Hetzelfde gebeurt met de koolstofemissiehandel.  U toont dat deze handel een lege doos is.  Dat deze handel zijn doel voorbijschiet.  U neemt het woord gesjoemel in de mond.  Daarom moet deze afgebouwd worden.  Omdat in deze handel slechts een schijnoplossing schuilt.
 
U deelt het optimisme niet over de mogelijkheden van de hernieuwbare energie.  Tegen 2040 zal deze energie slechts 17 tot 31 procent leveren van de mondiale elektriciteitsproductie terwijl het energieverbruik zal toenemen met 48 procent.  Die cijfers zijn ontnuchterend.  In dat rijtje van vals optimisme plaatst u de groene labels, cleantech, repaircafés, bioboerderijen, carpoolen, voedselteams, … U staat sympathiek tegenover deze initiatieven maar tegelijk beseft u dat deze het verschil niet zullen maken.  Terecht stelt u dat de positieve impact van ‘groene’ bedrijfjes te beperkt is en dat zij niet kunnen opboksen tegen de grondstoffenverslindende multinationals.

## Aangeleverd materiaal:

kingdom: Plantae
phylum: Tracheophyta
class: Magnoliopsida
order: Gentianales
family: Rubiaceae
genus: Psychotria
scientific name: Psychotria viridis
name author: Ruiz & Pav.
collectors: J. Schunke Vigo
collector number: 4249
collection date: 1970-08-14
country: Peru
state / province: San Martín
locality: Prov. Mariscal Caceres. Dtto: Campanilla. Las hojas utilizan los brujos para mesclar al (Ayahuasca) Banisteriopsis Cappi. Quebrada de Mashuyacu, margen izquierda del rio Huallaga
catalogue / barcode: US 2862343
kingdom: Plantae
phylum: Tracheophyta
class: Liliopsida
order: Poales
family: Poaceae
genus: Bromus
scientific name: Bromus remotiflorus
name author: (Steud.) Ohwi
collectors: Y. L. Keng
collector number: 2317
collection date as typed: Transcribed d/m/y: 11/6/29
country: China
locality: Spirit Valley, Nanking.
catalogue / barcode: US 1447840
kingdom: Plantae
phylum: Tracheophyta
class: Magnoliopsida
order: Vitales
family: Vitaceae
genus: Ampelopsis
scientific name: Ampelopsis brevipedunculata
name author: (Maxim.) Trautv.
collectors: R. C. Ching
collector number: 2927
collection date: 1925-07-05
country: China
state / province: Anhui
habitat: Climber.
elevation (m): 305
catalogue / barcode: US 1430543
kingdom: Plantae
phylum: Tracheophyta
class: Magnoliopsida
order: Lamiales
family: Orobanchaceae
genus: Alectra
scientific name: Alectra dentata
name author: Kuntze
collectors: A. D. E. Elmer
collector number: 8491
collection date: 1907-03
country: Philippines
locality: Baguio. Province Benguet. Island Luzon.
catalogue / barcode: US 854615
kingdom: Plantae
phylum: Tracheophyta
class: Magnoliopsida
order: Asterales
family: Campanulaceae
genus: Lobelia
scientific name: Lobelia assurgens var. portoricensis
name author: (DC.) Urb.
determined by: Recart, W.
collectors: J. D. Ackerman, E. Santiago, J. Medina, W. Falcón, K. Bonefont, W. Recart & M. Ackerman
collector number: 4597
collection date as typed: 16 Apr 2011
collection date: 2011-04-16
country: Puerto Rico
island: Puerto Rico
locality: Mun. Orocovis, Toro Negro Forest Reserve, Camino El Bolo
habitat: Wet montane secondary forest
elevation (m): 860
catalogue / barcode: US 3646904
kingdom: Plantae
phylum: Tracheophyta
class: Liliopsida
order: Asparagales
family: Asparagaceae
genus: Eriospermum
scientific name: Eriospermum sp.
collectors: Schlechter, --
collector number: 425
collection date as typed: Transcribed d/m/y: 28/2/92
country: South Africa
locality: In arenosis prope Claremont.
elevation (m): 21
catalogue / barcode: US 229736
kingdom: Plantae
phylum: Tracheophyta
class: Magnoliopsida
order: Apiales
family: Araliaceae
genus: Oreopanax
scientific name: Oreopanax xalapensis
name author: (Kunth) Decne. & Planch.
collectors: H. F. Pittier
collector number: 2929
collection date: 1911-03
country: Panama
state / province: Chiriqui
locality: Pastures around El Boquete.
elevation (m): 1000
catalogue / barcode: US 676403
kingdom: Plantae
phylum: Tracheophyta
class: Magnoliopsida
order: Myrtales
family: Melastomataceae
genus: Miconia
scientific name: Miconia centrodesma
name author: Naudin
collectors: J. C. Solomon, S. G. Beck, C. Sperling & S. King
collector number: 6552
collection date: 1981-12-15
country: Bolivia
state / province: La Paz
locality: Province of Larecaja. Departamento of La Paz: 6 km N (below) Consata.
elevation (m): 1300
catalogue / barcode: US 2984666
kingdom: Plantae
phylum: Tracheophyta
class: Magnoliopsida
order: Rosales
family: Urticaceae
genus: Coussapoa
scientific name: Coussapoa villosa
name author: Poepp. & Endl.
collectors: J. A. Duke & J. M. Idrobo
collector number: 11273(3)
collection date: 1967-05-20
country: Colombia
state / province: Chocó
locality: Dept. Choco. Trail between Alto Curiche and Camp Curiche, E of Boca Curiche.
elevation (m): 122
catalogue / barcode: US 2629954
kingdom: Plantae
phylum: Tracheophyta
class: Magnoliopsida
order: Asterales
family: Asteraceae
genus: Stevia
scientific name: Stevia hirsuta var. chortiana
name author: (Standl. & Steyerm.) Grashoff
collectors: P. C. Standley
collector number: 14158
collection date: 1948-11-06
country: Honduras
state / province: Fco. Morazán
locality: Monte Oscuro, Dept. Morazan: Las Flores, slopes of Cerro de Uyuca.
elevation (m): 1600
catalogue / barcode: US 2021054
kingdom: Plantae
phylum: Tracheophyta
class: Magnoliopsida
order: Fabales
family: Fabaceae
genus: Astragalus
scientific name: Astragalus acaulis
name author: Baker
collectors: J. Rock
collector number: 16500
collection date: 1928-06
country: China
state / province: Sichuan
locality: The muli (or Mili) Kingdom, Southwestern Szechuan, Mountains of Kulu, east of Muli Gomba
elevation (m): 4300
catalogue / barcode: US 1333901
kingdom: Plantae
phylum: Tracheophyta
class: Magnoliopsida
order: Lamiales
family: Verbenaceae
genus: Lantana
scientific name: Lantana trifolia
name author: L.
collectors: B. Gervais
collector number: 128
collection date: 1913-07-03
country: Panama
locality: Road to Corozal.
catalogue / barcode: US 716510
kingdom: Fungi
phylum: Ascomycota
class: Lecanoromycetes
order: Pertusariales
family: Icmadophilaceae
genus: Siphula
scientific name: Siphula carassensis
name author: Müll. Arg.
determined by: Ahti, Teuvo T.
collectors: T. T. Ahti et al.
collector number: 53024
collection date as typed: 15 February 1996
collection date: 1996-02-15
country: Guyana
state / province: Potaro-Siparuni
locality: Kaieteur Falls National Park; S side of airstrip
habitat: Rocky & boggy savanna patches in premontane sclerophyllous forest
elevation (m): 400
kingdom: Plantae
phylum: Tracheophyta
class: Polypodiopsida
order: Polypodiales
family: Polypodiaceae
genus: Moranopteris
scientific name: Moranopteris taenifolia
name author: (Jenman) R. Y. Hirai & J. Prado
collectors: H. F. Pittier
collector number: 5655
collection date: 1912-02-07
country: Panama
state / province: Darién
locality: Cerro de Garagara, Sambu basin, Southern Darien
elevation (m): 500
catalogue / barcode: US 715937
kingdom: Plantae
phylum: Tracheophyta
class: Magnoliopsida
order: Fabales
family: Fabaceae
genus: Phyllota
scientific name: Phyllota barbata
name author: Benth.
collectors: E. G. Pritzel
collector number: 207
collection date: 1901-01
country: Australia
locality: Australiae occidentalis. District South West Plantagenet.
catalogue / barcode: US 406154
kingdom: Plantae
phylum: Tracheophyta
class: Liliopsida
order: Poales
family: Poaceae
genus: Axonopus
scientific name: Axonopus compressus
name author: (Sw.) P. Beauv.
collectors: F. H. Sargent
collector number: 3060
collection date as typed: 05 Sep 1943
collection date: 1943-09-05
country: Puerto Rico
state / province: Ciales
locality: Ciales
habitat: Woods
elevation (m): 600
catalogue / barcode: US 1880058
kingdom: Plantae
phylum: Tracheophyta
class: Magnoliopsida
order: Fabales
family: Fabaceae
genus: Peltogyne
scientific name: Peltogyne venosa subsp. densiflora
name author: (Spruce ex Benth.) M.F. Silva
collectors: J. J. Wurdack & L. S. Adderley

## Gestelde opdracht A:
Hoeveel procent van de mondiale elektriciteitsproductie zal hernieuwbare energie tegen 2040 leveren volgens de gegeven tekst?
## Gestelde opdracht B:
Schrijf de gegeven tekst over koolstofemissiehandel en hernieuwbare energie verder, te beginnen na de laatste zin.

## Uitkomst oefening A:
Slechts 17 tot 31 procent.

## Uitkomst oefening B:
U toont in uw uitgebreide analyse uitvoerig aan hoe multinationals het klimaatdebat gijzelen.  Niet enkel zaaien zij twijfel over de klimaatverandering en de kwalijke gevolgen.  Via lobbywerk hebben zij grote invloed op het wetgevend werk.  U geeft het voorbeeld aan van de olie-industrie.  U toont hoe die industrie zich in het centrum van de politieke macht nestelt.  In de Verenigde Staten verwijst u naar Rex Tillerson.  In Europa geeft u de naam van Miguel Arias Cañete.  Enkel die industrie met de vinger wijzen zou niet eerlijk zijn.  Hetzelfde geldt voor de vleesindustrie, de farmaceutische industrie, de wapenindustrie, … Ook daar zijn de scheidingswanden tussen politiek en industrie te dun of onbestaande.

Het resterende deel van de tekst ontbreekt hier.